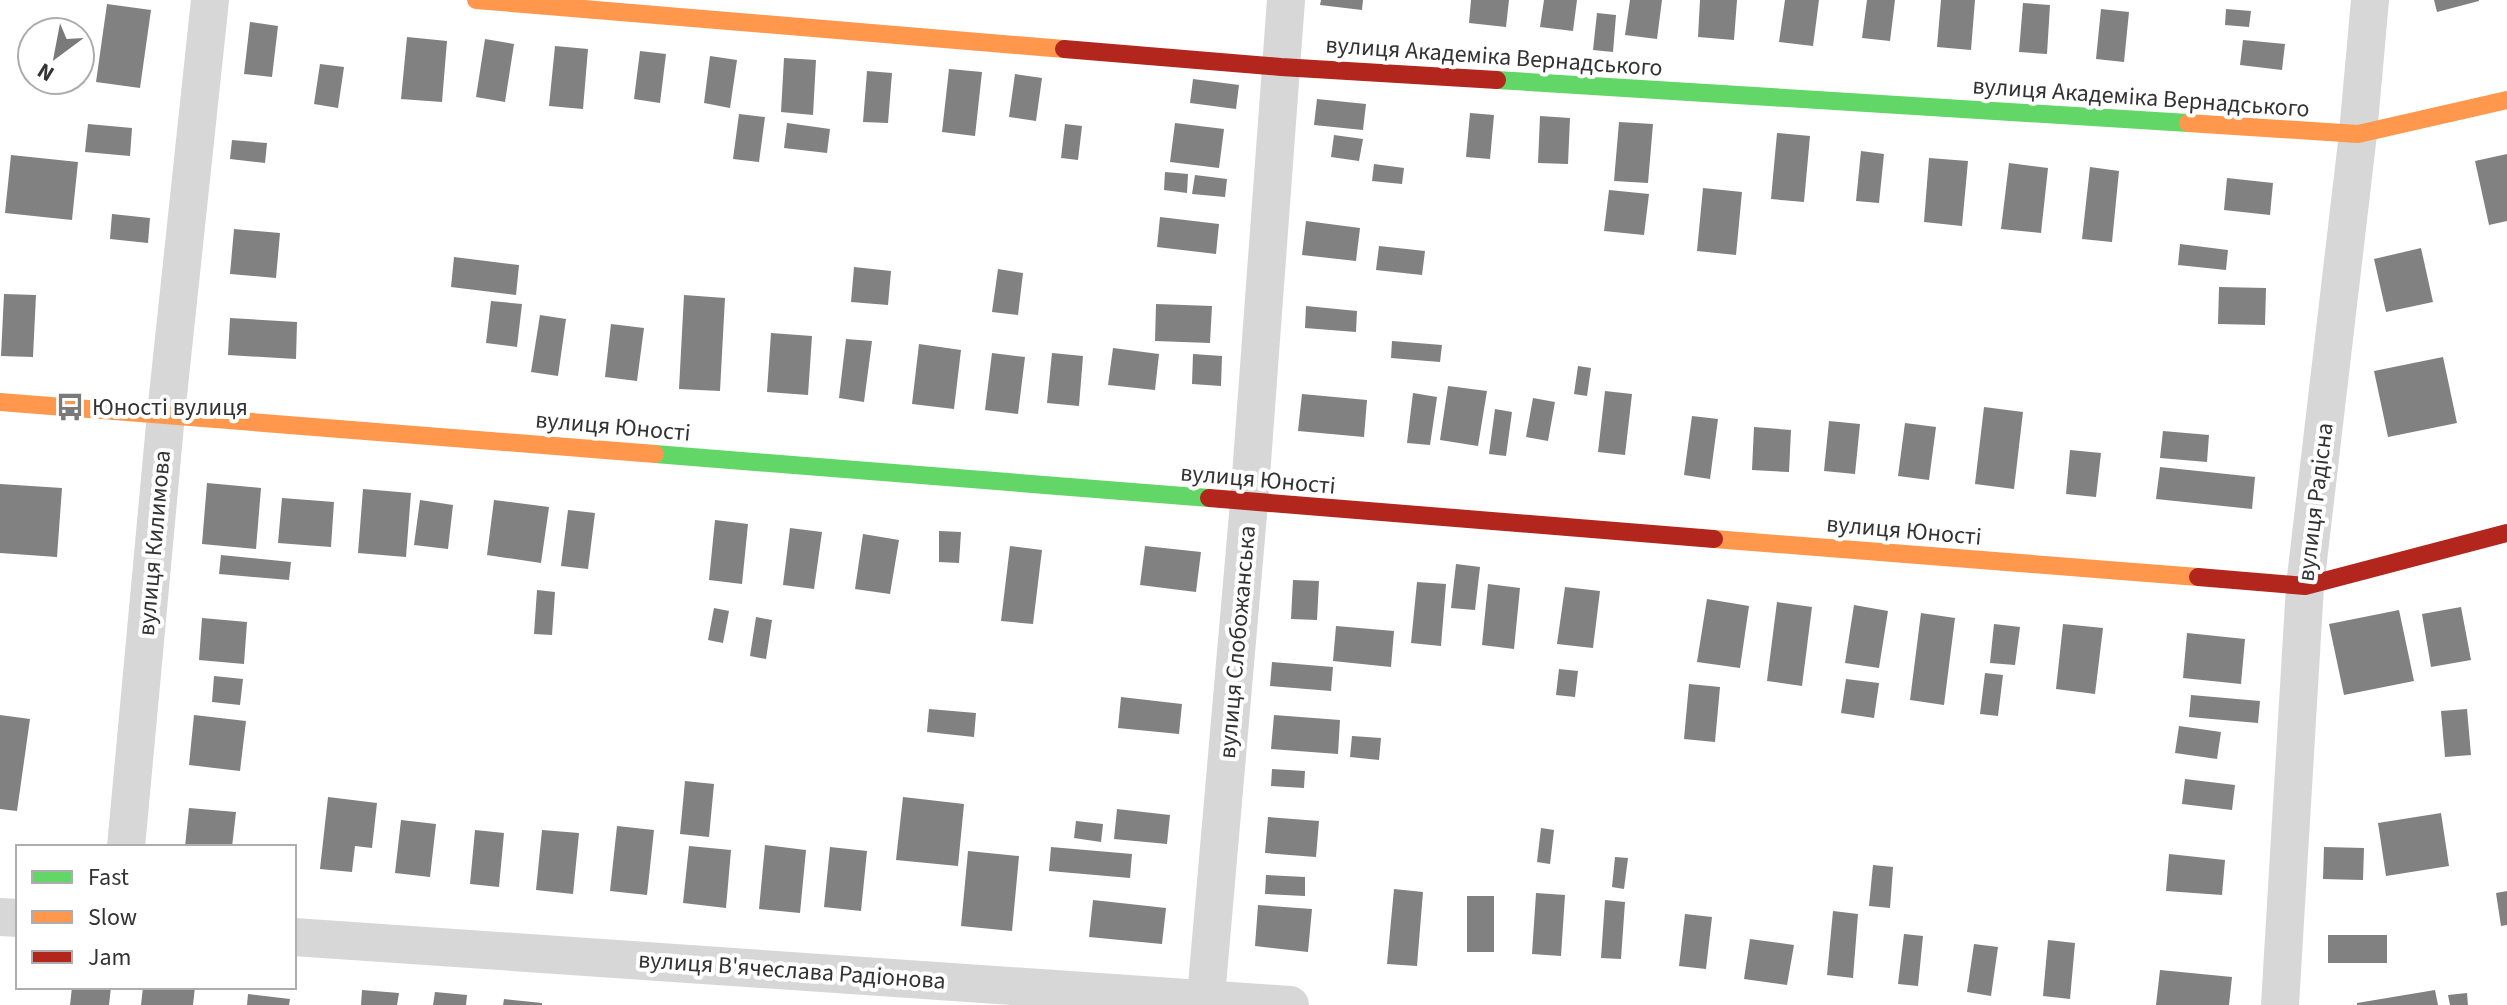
<svg xmlns="http://www.w3.org/2000/svg" width="2507" height="1005" font-family="'Source Sans 3',sans-serif">
<rect width="100%" height="100%" fill="#fff"/>
<path fill="#818181" d="M1321 0H1363L1362 10 1320 5Z
M1471 0H1509L1506 27 1469 23Z
M1544 0H1577L1573 31 1540 27Z
M1630 0H1662L1657 39 1625 35Z
M1700 0H1737L1734 40 1698 37Z
M1785 0H1819L1813 46 1779 42Z
M1867 0H1895L1890 41 1862 38Z
M1941 0H1975L1971 50 1937 47Z
M2434 0H2479V1L2437 12Z
M2023 3 2050 5 2047 54 2019 52Z
M107 4 151 10 140 88 96 82Z
M2101 9 2129 12 2124 62 2096 59Z
M2226 9 2251 11 2249 27 2225 25Z
M1597 13 1616 15 1613 52 1593 50Z
M250 22 278 26 272 77 244 74Z
M407 37 447 41 442 102 401 99Z
M485 39 514 44 505 102 476 97Z
M2243 40 2285 44 2282 70 2240 65Z
M555 46 588 49 583 109 549 106Z
M640 51 666 54 660 103 634 99Z
M710 56 737 60 730 108 704 103Z
M784 58 816 60 813 115 781 112Z
M320 64 344 67 338 108 314 104Z
M949 69 982 72 975 136 942 132Z
M867 71 892 73 888 123 863 122Z
M1015 74 1042 78 1036 121 1009 117Z
M1193 79 1239 85 1236 109 1190 103Z
M1317 99 1366 104 1363 130 1314 125Z
M1470 113 1494 115 1490 159 1466 157Z
M739 114 765 117 759 162 733 159Z
M1540 116 1570 118 1568 164 1538 163Z
M1619 122 1653 124 1648 183 1614 181Z
M787 123 830 129 827 153 784 148Z
M1175 123 1224 129 1219 168 1170 162Z
M88 124 132 128 130 156 85 152Z
M1065 124 1082 126 1078 160 1061 158Z
M1777 133 1810 136 1804 202 1771 199Z
M1334 135 1363 139 1359 161 1331 157Z
M232 140 267 143 265 163 230 159Z
M1861 151 1884 154 1879 203 1856 201Z
M2507 154V221L2489 225 2475 161Z
M11 155 78 162 72 220 5 213Z
M1929 158 1968 161 1962 226 1924 222Z
M2009 163 2048 168 2041 233 2001 229Z
M1374 164 1404 168 1402 184 1372 181Z
M2090 167 2119 171 2112 242 2082 239Z
M1165 172 1188 174 1187 193 1164 190Z
M1195 175 1227 179 1225 197 1192 194Z
M2227 178 2273 183 2270 215 2224 210Z
M1703 188 1742 192 1736 255 1697 251Z
M1609 190 1649 194 1644 235 1604 231Z
M112 214 150 218 148 243 110 239Z
M1160 217 1219 224 1216 254 1157 247Z
M1306 221 1360 228 1356 261 1302 255Z
M234 229 280 233 276 278 230 274Z
M2180 244 2228 250 2226 270 2178 265Z
M1379 246 1425 251 1422 275 1376 270Z
M2421 248 2433 302 2386 312 2374 259Z
M454 257 519 265 516 295 451 287Z
M854 267 891 271 888 305 851 302Z
M998 269 1023 273 1018 315 992 312Z
M2219 287 2266 288 2265 325 2218 324Z
M4 294 36 295 33 357 1 356Z
M684 295 725 298 720 391 679 389Z
M491 301 522 304 517 347 486 343Z
M1156 304 1212 306 1210 343 1155 341Z
M1306 306 1357 311 1356 332 1305 328Z
M540 315 566 319 558 376 531 372Z
M230 318 297 322 296 359 228 355Z
M611 324 644 328 637 381 605 377Z
M771 333 812 336 808 395 767 392Z
M846 339 872 341 864 402 839 398Z
M1392 341 1442 345 1440 362 1391 358Z
M919 344 961 350 954 409 912 404Z
M1113 348 1159 354 1155 390 1108 385Z
M992 353 1025 357 1018 414 985 410Z
M1052 353 1083 356 1079 406 1047 403Z
M1193 354 1222 356 1221 386 1192 384Z
M2443 357 2457 423 2388 437 2374 371Z
M1578 366 1591 368 1587 396 1574 394Z
M1448 386 1487 391 1478 446 1440 440Z
M1605 391 1632 394 1625 455 1598 452Z
M1413 393 1437 397 1430 445 1407 443Z
M1302 394 1367 400 1364 437 1298 431Z
M1533 398 1555 402 1548 441 1526 437Z
M1984 407 2023 412 2014 489 1975 484Z
M1495 409 1512 412 1506 456 1489 454Z
M1692 416 1718 419 1710 479 1684 475Z
M1829 421 1860 424 1855 474 1824 471Z
M1905 423 1936 427 1929 480 1898 476Z
M1754 427 1791 430 1789 472 1752 470Z
M2163 431 2209 435 2207 462 2160 458Z
M2070 450 2101 453 2096 497 2066 494Z
M2160 467 2255 477 2252 509 2156 499Z
M207 483 261 488 256 549 202 544Z
M0 484 62 488 57 557 0 553Z
M363 489 411 493 406 557 358 553Z
M282 498 334 502 331 547 278 543Z
M420 500 453 505 448 549 414 545Z
M494 500 549 507 541 563 487 555Z
M568 510 595 513 588 569 561 566Z
M715 520 748 524 742 584 709 580Z
M790 528 822 532 814 589 783 585Z
M939 531 961 532 959 563 939 562Z
M863 534 899 540 890 594 855 589Z
M1010 546 1042 550 1033 624 1001 621Z
M1145 546 1201 552 1196 592 1140 585Z
M221 555 291 562 289 580 219 574Z
M1456 564 1480 567 1475 610 1451 608Z
M1293 580 1319 581 1317 620 1291 619Z
M1417 582 1446 584 1441 646 1411 643Z
M1488 584 1520 588 1514 649 1482 645Z
M1565 587 1600 591 1593 648 1557 644Z
M537 590 555 592 552 635 534 634Z
M1707 599 1749 606 1740 668 1697 662Z
M1777 602 1812 607 1802 686 1767 681Z
M1854 605 1888 611 1879 668 1845 663Z
M2461 607 2471 660 2431 667 2422 614Z
M714 608 729 611 723 643 708 640Z
M2399 610 2414 681 2344 695 2329 624Z
M1921 613 1955 618 1944 705 1910 700Z
M756 617 772 620 766 659 750 656Z
M202 618 247 622 244 664 199 660Z
M1994 624 2020 627 2015 665 1990 663Z
M2063 624 2103 628 2095 694 2056 689Z
M1336 626 1394 631 1391 667 1333 661Z
M2187 633 2245 639 2241 684 2183 678Z
M1272 662 1333 667 1331 691 1270 686Z
M1559 669 1578 671 1575 697 1556 695Z
M1985 673 2003 675 1998 716 1980 714Z
M214 676 243 679 240 705 212 702Z
M1846 679 1879 683 1874 718 1841 713Z
M1689 684 1720 687 1715 742 1684 739Z
M2191 695 2260 701 2258 723 2189 717Z
M1121 697 1182 704 1179 734 1118 728Z
M929 709 976 713 974 737 927 732Z
M2467 709 2471 755 2445 757 2441 711Z
M0 715 30 719 17 811 0 809Z
M194 715 246 721 240 771 189 765Z
M1274 715 1340 720 1338 754 1271 749Z
M2179 726 2221 732 2217 759 2175 753Z
M1352 736 1381 738 1379 760 1350 757Z
M1272 769 1305 771 1304 788 1271 786Z
M2185 779 2235 785 2232 810 2182 804Z
M685 781 714 784 709 837 680 834Z
M328 797 377 803 372 848 355 846 352 872 320 869Z
M903 797 964 804 958 866 896 860Z
M189 808 236 812 232 847H185Z
M1117 809 1170 815 1167 844 1114 839Z
M2441 813 2449 866 2386 876 2378 823Z
M1268 817 1319 821 1316 857 1265 853Z
M401 820 436 824 430 877 395 873Z
M1076 821 1103 824 1101 842 1074 838Z
M617 826 654 830 647 895 610 891Z
M1541 828 1554 830 1550 864 1537 862Z
M475 830 504 833 499 887 470 884Z
M542 830 579 833 573 894 536 890Z
M765 845 806 850 800 913 759 909Z
M689 846 731 850 726 908 683 903Z
M830 847 867 851 861 911 824 907Z
M1051 847 1132 854 1130 878 1049 871Z
M2324 847 2364 848 2363 880 2323 879Z
M968 851 1019 856 1012 931 961 926Z
M2169 854 2225 860 2222 895 2166 891Z
M1615 857 1628 858 1624 889 1612 887Z
M1873 865 1893 867 1890 908 1869 906Z
M1266 875 1305 877V896L1265 894Z
M1394 889 1423 892 1417 966 1387 964Z
M2507 891V925L2501 926 2496 893Z
M1536 893 1565 895 1561 956 1532 954Z
M1467 896H1494V952H1467Z
M1093 900 1166 908 1162 944 1089 937Z
M1605 900 1625 902 1621 959 1601 958Z
M1258 905 1312 909 1308 952 1255 946Z
M1833 911 1858 914 1853 978 1827 975Z
M1685 914 1712 917 1706 969 1679 966Z
M1904 934 1923 936 1918 986 1898 984Z
M2328 935H2387V963H2328Z
M1750 939 1794 945 1787 985 1744 979Z
M2048 940 2075 943 2070 999 2043 996Z
M1974 944 1998 947 1991 996 1967 992Z
M2160 970 2232 977 2229 1005H2156Z
M72 987H111L109 1005H70Z
M143 987H195L193 1005H141Z
M362 990 399 993 397 1005H361Z
M2435 990 2438 1005H2357V1003Z
M435 992 467 995 466 1005H433Z
M2467 993 2468 1005H2450L2448 995Z
M248 994 290 999 289 1005H247Z
M504 999 542 1003V1005H503Z"/>
<g fill="none" stroke-linecap="round" stroke-linejoin="round">
<path stroke="#d7d7d7" stroke-width="38" d="M126 847 166 414 210 0
M0 917 18 918
M294 937 1290 1005
M1206 997 1249 503 1286 0
M2280 1005 2305 586 2358 134 2370 0"/>
<path stroke="#63d668" stroke-width="18" d="M1497 80 2188 123
M655 454 1209 498"/>
<path stroke="#ff974d" stroke-width="18" d="M476 0 1064 49
M2188 123 2358 134 2507 100
M0 402 655 454
M1714 539 2198 577"/>
<path stroke="#b3261e" stroke-width="18" d="M1064 49 1281 67 1497 80
M1209 498 1714 539
M2198 577 2305 586 2507 533"/>
</g>
<defs>
<symbol id="bus-bare" viewBox="-9 -9 18 18"><path d="M-5-6H5V4H4V6H2V4H-2V6H-4V4H-5ZM-3.5-4V0h7V-4ZM-3.5 1.2v1.5H-2V1.2ZM2 1.2v1.5H3.5V1.2Z" fill="#7a7a7a" stroke="#fff" stroke-width="2.5" paint-order="stroke"/></symbol>
</defs>
<g fill-rule="evenodd">
<use href="#bus-bare" x="50" y="387" width="40" height="40"/>
</g>
<g text-anchor="middle" stroke-width="8" stroke-linejoin="round" paint-order="stroke">
<g font-size="24" fill="#333" stroke="#fff">
<text transform="translate(1494 56) rotate(4)" y="8">вулиця Академіка Вернадського</text>
<text transform="translate(2141 97) rotate(4)" y="8">вулиця Академіка Вернадського</text>
<text transform="translate(613 426) rotate(5)" y="8">вулиця Юності</text>
<text transform="translate(1258 479) rotate(5)" y="8">вулиця Юності</text>
<text transform="translate(2315 502) rotate(-83)" y="8">вулиця Радісна</text>
<text transform="translate(1904 530) rotate(5)" y="8">вулиця Юності</text>
<text transform="translate(154 543) rotate(-85)" y="8">вулиця Килимова</text>
<text transform="translate(1237 642) rotate(-85)" y="8">вулиця Слобожанська</text>
<text transform="translate(792 970) rotate(4)" y="8">вулиця В'ячеслава Радіонова</text>
</g>
<g font-size="24" fill="#333" stroke="#fff" text-anchor="start">
<text x="92" y="415">Юності вулиця</text>
</g>
</g>
<rect x="16" y="845" width="280" height="144" fill="#ffffff" stroke="#adadad" stroke-width="2"/>
<rect x="32" y="871" width="40" height="12" fill="#63d668" stroke="#adadad" stroke-width="2"/>
<text x="88" y="885" font-size="24" fill="#333333">Fast</text>
<rect x="32" y="911" width="40" height="12" fill="#ff974d" stroke="#adadad" stroke-width="2"/>
<text x="88" y="925" font-size="24" fill="#333333">Slow</text>
<rect x="32" y="951" width="40" height="12" fill="#b3261e" stroke="#adadad" stroke-width="2"/>
<text x="88" y="965" font-size="24" fill="#333333">Jam</text>
<g transform="translate(56 56) rotate(212)"><circle r="38" fill="#ffffff" stroke="#adadad" stroke-width="2"/>
<path d="M0-6L14 30L0 20L-14 30Z" fill="#7a7a7a"/>
<text y="-12" font-size="22" font-weight="bold" text-anchor="middle" fill="#333333">N</text>
</g>
</svg>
* * * * *
Could you return exactly the lines above from the line with "M1093 900 1166 908 1162 944 1089 937Z" to the line with "M504 999 542", both included, and nothing else?

▸ **Problem solution**
M1093 900 1166 908 1162 944 1089 937Z
M1605 900 1625 902 1621 959 1601 958Z
M1258 905 1312 909 1308 952 1255 946Z
M1833 911 1858 914 1853 978 1827 975Z
M1685 914 1712 917 1706 969 1679 966Z
M1904 934 1923 936 1918 986 1898 984Z
M2328 935H2387V963H2328Z
M1750 939 1794 945 1787 985 1744 979Z
M2048 940 2075 943 2070 999 2043 996Z
M1974 944 1998 947 1991 996 1967 992Z
M2160 970 2232 977 2229 1005H2156Z
M72 987H111L109 1005H70Z
M143 987H195L193 1005H141Z
M362 990 399 993 397 1005H361Z
M2435 990 2438 1005H2357V1003Z
M435 992 467 995 466 1005H433Z
M2467 993 2468 1005H2450L2448 995Z
M248 994 290 999 289 1005H247Z
M504 999 542 1003V1005H503Z"/>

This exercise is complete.